Protesters in Homs have also faced mass arrests. Three protesters described to Human Rights Watch events in the al-Malaab neighborhood on July 8, when about 200 security forces dispersed a protest of about 1,000 people. They detained 10 protesters, including Omar al-Jandali, Ra’fit Atassi, and the brothers Labib Nahhas and Kenan Nahhas, according to two activists present at the protest who are also part of a local information-gathering network. The Nahhas brothers, Omar al-Jandali, and two other protesters ran off and hid in a nearby house after security forces arrived, but were spotted by security men, who came after them, broke the door of the house, and arrested the five of them, along with the doorman, who was not involved. The two activists were unable to establish how Atassi was arrested.

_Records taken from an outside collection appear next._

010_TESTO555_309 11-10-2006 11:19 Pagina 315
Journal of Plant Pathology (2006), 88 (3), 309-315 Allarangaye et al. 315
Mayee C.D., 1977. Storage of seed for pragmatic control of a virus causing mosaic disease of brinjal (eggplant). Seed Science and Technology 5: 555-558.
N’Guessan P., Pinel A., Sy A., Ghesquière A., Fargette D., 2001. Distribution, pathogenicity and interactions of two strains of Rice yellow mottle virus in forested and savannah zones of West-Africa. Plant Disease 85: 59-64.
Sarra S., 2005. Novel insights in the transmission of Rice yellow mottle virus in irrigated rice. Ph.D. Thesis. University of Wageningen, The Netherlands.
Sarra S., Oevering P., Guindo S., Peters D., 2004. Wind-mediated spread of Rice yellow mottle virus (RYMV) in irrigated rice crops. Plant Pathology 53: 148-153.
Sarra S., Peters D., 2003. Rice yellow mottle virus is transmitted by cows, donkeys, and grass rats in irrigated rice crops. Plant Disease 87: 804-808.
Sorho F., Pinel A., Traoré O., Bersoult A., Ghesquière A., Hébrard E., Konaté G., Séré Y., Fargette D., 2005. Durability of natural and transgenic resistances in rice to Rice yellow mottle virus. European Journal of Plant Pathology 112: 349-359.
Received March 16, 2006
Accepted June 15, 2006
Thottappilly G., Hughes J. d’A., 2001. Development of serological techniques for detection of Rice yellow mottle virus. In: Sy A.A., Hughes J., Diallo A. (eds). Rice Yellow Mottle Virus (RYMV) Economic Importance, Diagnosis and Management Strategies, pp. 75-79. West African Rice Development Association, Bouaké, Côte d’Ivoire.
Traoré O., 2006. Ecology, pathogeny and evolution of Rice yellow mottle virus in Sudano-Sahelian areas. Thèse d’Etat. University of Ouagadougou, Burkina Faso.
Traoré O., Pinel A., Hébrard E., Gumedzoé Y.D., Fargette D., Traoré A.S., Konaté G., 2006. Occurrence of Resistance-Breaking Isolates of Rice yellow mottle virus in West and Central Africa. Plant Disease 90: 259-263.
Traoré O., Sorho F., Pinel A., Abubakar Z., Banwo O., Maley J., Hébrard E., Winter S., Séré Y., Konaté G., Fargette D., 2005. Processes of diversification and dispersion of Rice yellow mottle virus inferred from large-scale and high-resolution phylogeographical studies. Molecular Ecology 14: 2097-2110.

Witnesses have also described to Human Rights Watch episodes in which, since late June, security forces detained men whom the activists said were not involved in political activities, but were simply walking in neighborhoods where anti-government demonstrations had taken place. A resident of al-Ghouta, a central Homs neighborhood, said security forces have arbitrarily detained men in his and other neighborhoods. Describing an incident on June 29, he said:
I saw five security guys in green uniforms get out of a car and arrest a neighbor named Anas, in his 20s. He was on the sidewalk just outside his building watching a demonstration down the block, just wearing his house clothes and flip flops. He wasn’t involved in the protests at all.
The security men drove up, got out of the car, and started hitting Anas with their sticks. The car drove off. Hearing his screams, people on the balcony told them to leave him alone, then the security men started swearing and shouting at them. They stopped a microbus in the middle of the street, shoved him inside and drove away. A neighbor later told me that Anas was released the next day.

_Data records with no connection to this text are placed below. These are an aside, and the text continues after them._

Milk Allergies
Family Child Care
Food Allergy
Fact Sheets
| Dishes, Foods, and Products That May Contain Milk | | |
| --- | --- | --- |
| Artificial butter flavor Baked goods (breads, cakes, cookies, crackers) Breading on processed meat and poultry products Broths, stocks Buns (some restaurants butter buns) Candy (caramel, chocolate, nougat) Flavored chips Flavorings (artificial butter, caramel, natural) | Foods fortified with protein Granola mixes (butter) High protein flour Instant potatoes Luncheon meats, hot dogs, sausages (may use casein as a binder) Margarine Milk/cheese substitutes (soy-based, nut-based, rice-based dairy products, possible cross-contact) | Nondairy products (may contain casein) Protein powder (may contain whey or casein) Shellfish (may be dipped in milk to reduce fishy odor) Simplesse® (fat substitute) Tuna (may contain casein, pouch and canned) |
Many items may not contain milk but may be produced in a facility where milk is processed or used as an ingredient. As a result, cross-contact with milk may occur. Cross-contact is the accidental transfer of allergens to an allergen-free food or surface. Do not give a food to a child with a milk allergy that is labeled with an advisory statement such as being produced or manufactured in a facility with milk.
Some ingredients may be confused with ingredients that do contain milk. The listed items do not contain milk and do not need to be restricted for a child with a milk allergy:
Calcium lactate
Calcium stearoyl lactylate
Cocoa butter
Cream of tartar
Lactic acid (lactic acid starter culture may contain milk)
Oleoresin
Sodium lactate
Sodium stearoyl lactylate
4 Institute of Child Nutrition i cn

In a raid similar to the one that occurred on July 4 in Hama, security forces also stormed the Damascus suburb of Dumeir that day, arresting hundreds of men suspected of participating in protests or harboring protesters. Security forces from Air Force Intelligence went house-to-house with a list of names, said a human rights activist and Dumeir resident who was in the city at the time of the raid. Tanks were placed at each of the entrances to the city, preventing residents from entering and leaving. Security forces also searched homes looking for bodies or wounded people, and arrested all male residents over age 16 wherever they found them, the activist said. Over the course of three days, they detained about 530 people, he said.

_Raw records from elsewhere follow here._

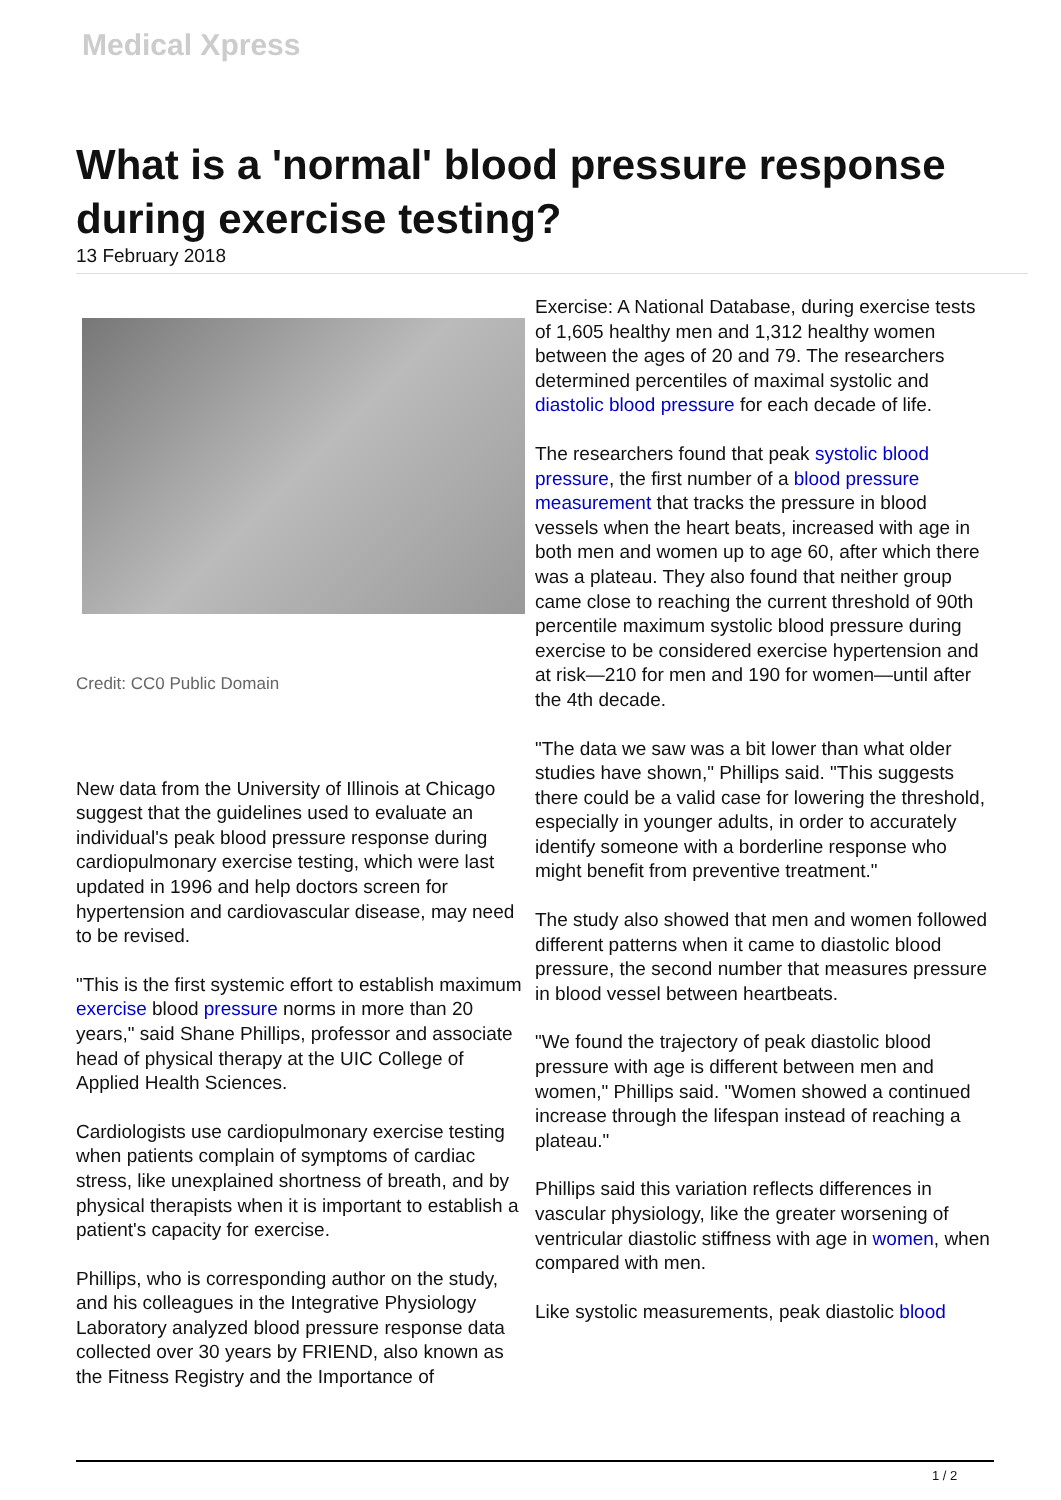Medical Xpress
What is a 'normal' blood pressure response during exercise testing?
13 February 2018
Credit: CC0 Public Domain
New data from the University of Illinois at Chicago suggest that the guidelines used to evaluate an individual's peak blood pressure response during cardiopulmonary exercise testing, which were last updated in 1996 and help doctors screen for hypertension and cardiovascular disease, may need to be revised.
"This is the first systemic effort to establish maximum exercise blood pressure norms in more than 20 years," said Shane Phillips, professor and associate head of physical therapy at the UIC College of Applied Health Sciences.
Cardiologists use cardiopulmonary exercise testing when patients complain of symptoms of cardiac stress, like unexplained shortness of breath, and by physical therapists when it is important to establish a patient's capacity for exercise.
Phillips, who is corresponding author on the study, and his colleagues in the Integrative Physiology Laboratory analyzed blood pressure response data collected over 30 years by FRIEND, also known as the Fitness Registry and the Importance of
Exercise: A National Database, during exercise tests of 1,605 healthy men and 1,312 healthy women between the ages of 20 and 79. The researchers determined percentiles of maximal systolic and diastolic blood pressure for each decade of life.
The researchers found that peak systolic blood pressure, the first number of a blood pressure measurement that tracks the pressure in blood vessels when the heart beats, increased with age in both men and women up to age 60, after which there was a plateau. They also found that neither group came close to reaching the current threshold of 90th percentile maximum systolic blood pressure during exercise to be considered exercise hypertension and at risk—210 for men and 190 for women—until after the 4th decade.
"The data we saw was a bit lower than what older studies have shown," Phillips said. "This suggests there could be a valid case for lowering the threshold, especially in younger adults, in order to accurately identify someone with a borderline response who might benefit from preventive treatment."
The study also showed that men and women followed different patterns when it came to diastolic blood pressure, the second number that measures pressure in blood vessel between heartbeats.
"We found the trajectory of peak diastolic blood pressure with age is different between men and women," Phillips said. "Women showed a continued increase through the lifespan instead of reaching a plateau."
Phillips said this variation reflects differences in vascular physiology, like the greater worsening of ventricular diastolic stiffness with age in women, when compared with men.
Like systolic measurements, peak diastolic blood
1 / 2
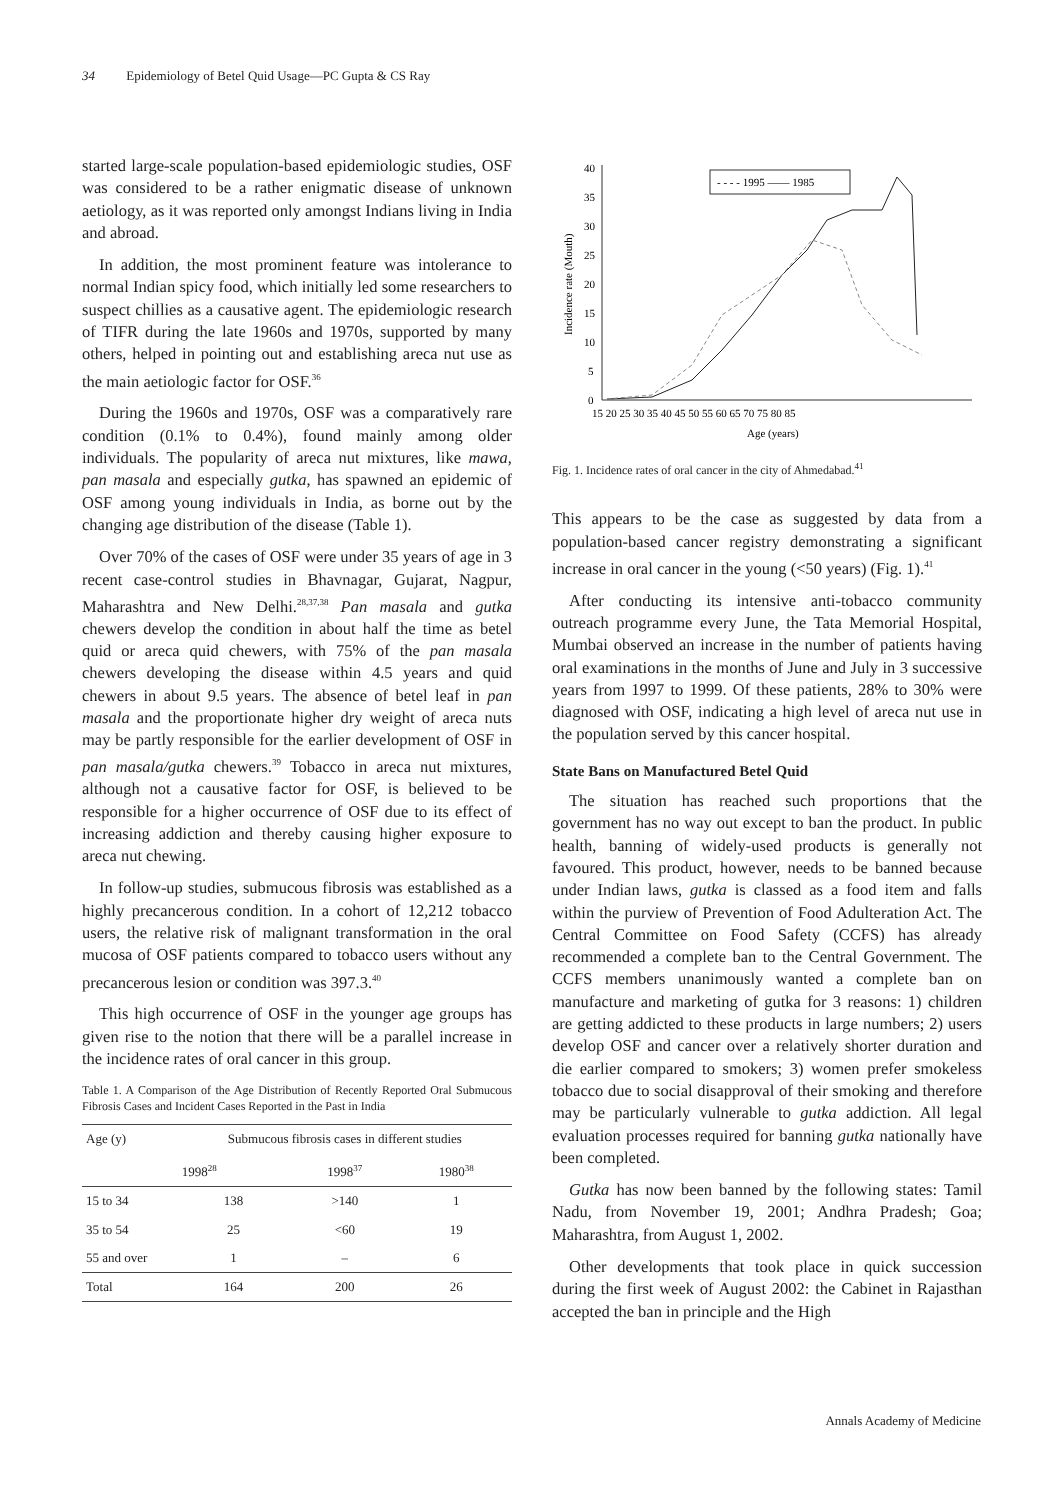34 Epidemiology of Betel Quid Usage—PC Gupta & CS Ray
started large-scale population-based epidemiologic studies, OSF was considered to be a rather enigmatic disease of unknown aetiology, as it was reported only amongst Indians living in India and abroad.
In addition, the most prominent feature was intolerance to normal Indian spicy food, which initially led some researchers to suspect chillies as a causative agent. The epidemiologic research of TIFR during the late 1960s and 1970s, supported by many others, helped in pointing out and establishing areca nut use as the main aetiologic factor for OSF.<sup>36</sup>
During the 1960s and 1970s, OSF was a comparatively rare condition (0.1% to 0.4%), found mainly among older individuals. The popularity of areca nut mixtures, like mawa, pan masala and especially gutka, has spawned an epidemic of OSF among young individuals in India, as borne out by the changing age distribution of the disease (Table 1).
Over 70% of the cases of OSF were under 35 years of age in 3 recent case-control studies in Bhavnagar, Gujarat, Nagpur, Maharashtra and New Delhi.<sup>28,37,38</sup> Pan masala and gutka chewers develop the condition in about half the time as betel quid or areca quid chewers, with 75% of the pan masala chewers developing the disease within 4.5 years and quid chewers in about 9.5 years. The absence of betel leaf in pan masala and the proportionate higher dry weight of areca nuts may be partly responsible for the earlier development of OSF in pan masala/gutka chewers.<sup>39</sup> Tobacco in areca nut mixtures, although not a causative factor for OSF, is believed to be responsible for a higher occurrence of OSF due to its effect of increasing addiction and thereby causing higher exposure to areca nut chewing.
In follow-up studies, submucous fibrosis was established as a highly precancerous condition. In a cohort of 12,212 tobacco users, the relative risk of malignant transformation in the oral mucosa of OSF patients compared to tobacco users without any precancerous lesion or condition was 397.3.<sup>40</sup>
This high occurrence of OSF in the younger age groups has given rise to the notion that there will be a parallel increase in the incidence rates of oral cancer in this group.
Table 1. A Comparison of the Age Distribution of Recently Reported Oral Submucous Fibrosis Cases and Incident Cases Reported in the Past in India
| Age (y) | Submucous fibrosis cases in different studies | | |
| --- | --- | --- | --- |
| | 1998<sup>28</sup> | 1998<sup>37</sup> | 1980<sup>38</sup> |
| 15 to 34 | 138 | >140 | 1 |
| 35 to 54 | 25 | <60 | 19 |
| 55 and over | 1 | – | 6 |
| Total | 164 | 200 | 26 |
Incidence rate (Mouth)
0
5
10
15
20
25
30
35
40
15 20 25 30 35 40 45 50 55 60 65 70 75 80 85
Age (years)
- - - - 1995 —— 1985
Fig. 1. Incidence rates of oral cancer in the city of Ahmedabad.<sup>41</sup>
This appears to be the case as suggested by data from a population-based cancer registry demonstrating a significant increase in oral cancer in the young (<50 years) (Fig. 1).<sup>41</sup>
After conducting its intensive anti-tobacco community outreach programme every June, the Tata Memorial Hospital, Mumbai observed an increase in the number of patients having oral examinations in the months of June and July in 3 successive years from 1997 to 1999. Of these patients, 28% to 30% were diagnosed with OSF, indicating a high level of areca nut use in the population served by this cancer hospital.
State Bans on Manufactured Betel Quid
The situation has reached such proportions that the government has no way out except to ban the product. In public health, banning of widely-used products is generally not favoured. This product, however, needs to be banned because under Indian laws, gutka is classed as a food item and falls within the purview of Prevention of Food Adulteration Act. The Central Committee on Food Safety (CCFS) has already recommended a complete ban to the Central Government. The CCFS members unanimously wanted a complete ban on manufacture and marketing of gutka for 3 reasons: 1) children are getting addicted to these products in large numbers; 2) users develop OSF and cancer over a relatively shorter duration and die earlier compared to smokers; 3) women prefer smokeless tobacco due to social disapproval of their smoking and therefore may be particularly vulnerable to gutka addiction. All legal evaluation processes required for banning gutka nationally have been completed.
Gutka has now been banned by the following states: Tamil Nadu, from November 19, 2001; Andhra Pradesh; Goa; Maharashtra, from August 1, 2002.
Other developments that took place in quick succession during the first week of August 2002: the Cabinet in Rajasthan accepted the ban in principle and the High
Annals Academy of Medicine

At least seven of the 530 were released after their families paid bribes to security officials. None of them had participated in protests, the activist said, but had been detained either because they were in the home of someone being sought by security forces, or because they had the same name as someone being sought. One man’s family paid a bribe of 100,000 Syrian pounds (approximately $2,100), he said, adding that the man had been arrested because he had been in his uncle’s house when security forces stormed in, looking for he uncle. Twenty-two others, all arrested before the citywide sweep that began on July 4, were released on July 14.